— Text section —
━━━━

Side-Channel Attack

A side-channel attack recovers secret information by observing the physical behavior of a device as it performs a cryptographic operation, instead of attacking the algorithm mathematically. Even a perfectly designed cipher leaks unintended signals during execution, how long an operation takes, how much current the chip draws, the electromagnetic field it radiates, even the sound it makes, and these signals are correlated with the secret data being processed. By measuring them carefully, an attacker can reconstruct a private key bit by bit.

Common Side Channels

Power analysis monitors current consumption: a logical AND draws a different amount of power than an XOR, and because those operations depend on key bits, a power trace reveals key material. Differential power analysis statistically averages many traces to pull out signal buried in noise. Timing analysis exploits the fact that operations on a '1' bit may take fractionally longer than on a '0' bit. Electromagnetic and acoustic channels capture leakage radiated or emitted by the running circuit. Crucially, the cipher itself is never "broken", the implementation leaks.

━━━━

— Listed entries —
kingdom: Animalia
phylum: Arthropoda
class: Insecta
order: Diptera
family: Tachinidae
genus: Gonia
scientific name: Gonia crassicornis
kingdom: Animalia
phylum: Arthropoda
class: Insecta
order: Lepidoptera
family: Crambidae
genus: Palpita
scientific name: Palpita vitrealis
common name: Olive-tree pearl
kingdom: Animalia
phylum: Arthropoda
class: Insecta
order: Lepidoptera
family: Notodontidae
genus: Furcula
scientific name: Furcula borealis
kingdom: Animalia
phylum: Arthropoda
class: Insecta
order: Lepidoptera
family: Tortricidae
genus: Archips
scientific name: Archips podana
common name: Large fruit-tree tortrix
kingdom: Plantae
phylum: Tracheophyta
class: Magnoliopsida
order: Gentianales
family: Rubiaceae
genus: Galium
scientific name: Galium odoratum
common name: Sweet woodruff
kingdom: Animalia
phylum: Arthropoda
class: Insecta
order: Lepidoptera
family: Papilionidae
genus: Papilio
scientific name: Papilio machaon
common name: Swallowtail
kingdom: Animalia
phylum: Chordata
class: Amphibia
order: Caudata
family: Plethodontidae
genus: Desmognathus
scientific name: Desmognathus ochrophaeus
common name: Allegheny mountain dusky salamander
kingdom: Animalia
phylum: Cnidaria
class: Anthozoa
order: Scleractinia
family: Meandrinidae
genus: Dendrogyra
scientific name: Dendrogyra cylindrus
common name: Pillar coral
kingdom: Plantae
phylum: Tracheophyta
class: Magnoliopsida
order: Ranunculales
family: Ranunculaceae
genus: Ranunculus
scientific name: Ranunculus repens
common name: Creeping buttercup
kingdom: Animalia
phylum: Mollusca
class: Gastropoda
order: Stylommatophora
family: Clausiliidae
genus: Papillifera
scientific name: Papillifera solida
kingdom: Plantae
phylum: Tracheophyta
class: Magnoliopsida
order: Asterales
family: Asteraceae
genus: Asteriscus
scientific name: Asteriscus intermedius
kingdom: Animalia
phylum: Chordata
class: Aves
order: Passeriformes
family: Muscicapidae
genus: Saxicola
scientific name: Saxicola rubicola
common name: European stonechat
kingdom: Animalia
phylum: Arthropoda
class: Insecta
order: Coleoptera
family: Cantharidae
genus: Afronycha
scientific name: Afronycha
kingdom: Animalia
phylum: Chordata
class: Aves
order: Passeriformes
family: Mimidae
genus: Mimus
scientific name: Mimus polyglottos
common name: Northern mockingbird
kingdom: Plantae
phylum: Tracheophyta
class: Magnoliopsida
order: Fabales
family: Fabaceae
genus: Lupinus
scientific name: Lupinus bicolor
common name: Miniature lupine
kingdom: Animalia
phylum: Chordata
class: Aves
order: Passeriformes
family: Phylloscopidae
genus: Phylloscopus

━━━━

— Brief —
Rewrite the paragraph in the side-channel attack text that begins "Power analysis monitors current consumption" as a short list, keeping its main facts.

— Answer for the task —
- Power analysis: tracks current draw. An AND and an XOR use different amounts of power, and these operations depend on key bits, so a power trace exposes key material.
- Differential power analysis: averages many traces statistically to extract signal hidden in noise.
- Timing analysis: relies on operations on a '1' bit possibly taking slightly longer than on a '0' bit.
- Electromagnetic and acoustic channels: pick up leakage radiated or emitted by the running circuit.
- In all cases the cipher is not broken; the implementation leaks.